The surveying and mapping profession has a long tradition of determining and minimizing error. Measurement errors are generally described in terms of accuracy. The general ways of quantifying positional accuracy is by using RMSE.

Accuracy should not be confused with precision, which is a statement of the smallest unit of measurement to which data can be recorded. In conventional surveying and mapping practice, accuracy and precision are closely related. Instruments with an appropriate precision are employed, and surveying methods chosen, to meet specified tolerances in accuracy. In GISs, however, the numerical precision of computer processing and storage usually exceeds the accuracy of the data. This can give rise to what is known as spurious accuracy.

The relationship between accuracy and precision can be clarified using graphs that display the probability distribution (see below) of a measurement against the true value T. In the Figure below, we depict the cases of good/bad accuracy against good/bad precision.

Figure: A measurement probability function and the underlying true value T: (a) bad accuracy and precision, (b) bad accuracy/good precision, (c) good accuracy/bad precision, and (d) good accuracy and precision.
Precision

Precision is a statement of the smallest unit of measurement to which data can be recorded. A precise measurement has a sufficiently small variance. Another way of saying this is that the range in which the data falls is sufficiently small.
Temporal accuracy

The amount of spatial data sets and archived remotely-sensed data has increased enormously over the last decade. These data can provide useful temporal information, such as changes in land ownership and the monitoring of environmental processes such as deforestation. Analogous to its positional and attribute components, the quality of spatial data may also be assessed in terms of its temporal accuracy. For a static feature this refers to the difference in the values of its coordinates at two different times.

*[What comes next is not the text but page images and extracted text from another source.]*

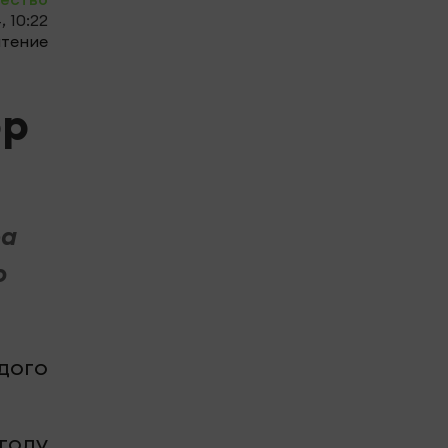
, 10:22
чтение
0
ор
ра
ю
дого
году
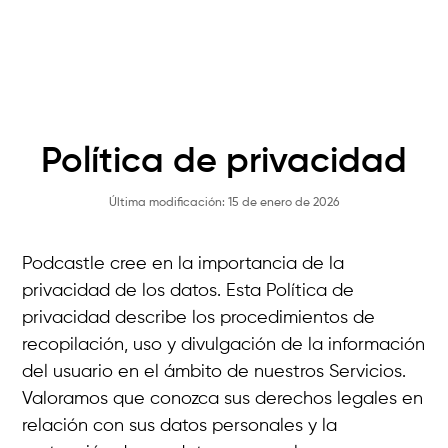
Política de privacidad
Última modificación: 15 de enero de 2026
Podcastle cree en la importancia de la
privacidad de los datos. Esta Política de
privacidad describe los procedimientos de
recopilación, uso y divulgación de la información
del usuario en el ámbito de nuestros Servicios.
Valoramos que conozca sus derechos legales en
relación con sus datos personales y la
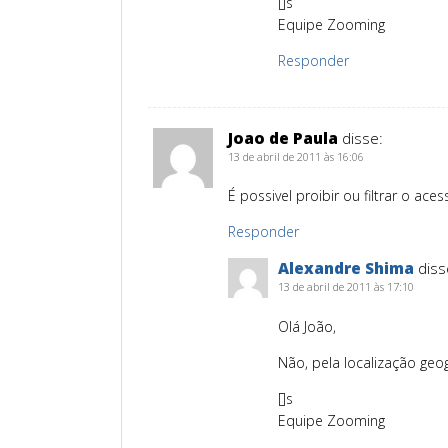
[]s
Equipe Zooming
Responder
Joao de Paula
disse:
13 de abril de 2011 às 16:06
É possivel proibir ou filtrar o ace
Responder
Alexandre Shima
diss
13 de abril de 2011 às 17:10
Olá João,
Não, pela localização geog
[]s
Equipe Zooming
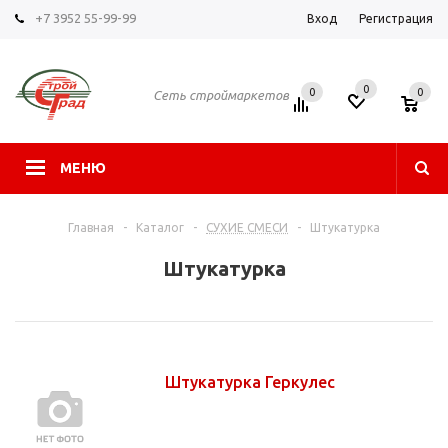
+7 3952 55-99-99
Вход
Регистрация
0
0
0
Сеть строймаркетов
МЕНЮ
Главная
-
Каталог
-
СУХИЕ СМЕСИ
-
Штукатурка
Штукатурка
Штукатурка Геркулес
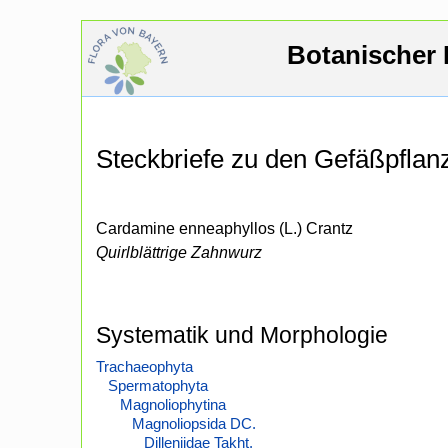
Botanischer 
Steckbriefe zu den Gefäßpfla
Cardamine enneaphyllos (L.) Crantz
Quirlblättrige Zahnwurz
Systematik und Morphologie
Trachaeophyta
Spermatophyta
Magnoliophytina
Magnoliopsida DC.
Dilleniidae Takht.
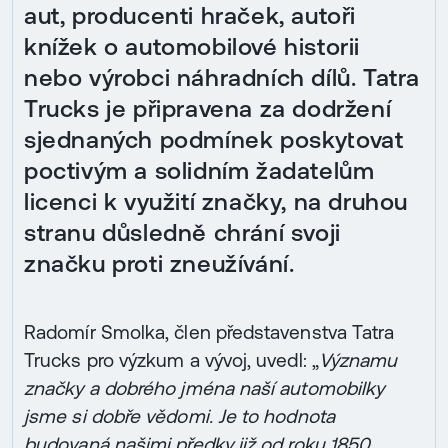
aut, producenti hraček, autoři
knížek o automobilové historii
nebo výrobci náhradních dílů. Tatra
Trucks je připravena za dodržení
sjednaných podmínek poskytovat
poctivým a solidním žadatelům
licenci k využití značky, na druhou
stranu důsledně chrání svoji
značku proti zneužívání.
Radomír Smolka, člen představenstva Tatra
Trucks pro výzkum a vývoj, uvedl: „
Významu
značky a dobrého jména naší automobilky
jsme si dobře vědomi. Je to hodnota
budovaná našimi předky již od roku 1850.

Temporal accuracy includes not only the accuracy and precision of time measurements (for example, the date of a survey) but also the temporal consistency of different data sets. Because the positional and attribute components of spatial data may change together or independently, it is also necessary to consider their temporal validity. For example, the boundaries of a land parcel may remain fixed over a period of many years whereas the ownership attribute may change more frequently.
Membership functions

There are many situations, particularly in surveys of natural resources, where, according to Burrough and Frank (1996, p.16), “practical scientists, faced with the problem of dividing up undividable complex continua have often imposed their own crisp structures on the raw data”. In practice, the results of classification are normally combined with other categorical layers and continuous field data to identify, for example, areas suitable for a particular land use. In a GIS, this is normally achieved by overlaying the appropriate layers using logical operators.

Particularly in the case of natural resource maps, the boundaries between units may not actually exist as lines but only as transition zones, across which one area continuously merges into another. In these circumstances, rigid measures of positional accuracy, such as RMSE, may be virtually insignificant in comparison to the uncertainty inherent in vegetation and soil boundaries, for example.
Error propagation

The acquisition of high quality base data still does not guarantee that the results of further, complex processing can be treated with certainty. As the number of processing steps increases, it becomes more difficult to predict the behaviour of such error propagation. These various errors may affect the outcome of spatial data manipulations. In addition, further errors may be introduced during the various processing steps.

Figure: Error propagation in spatial data handling.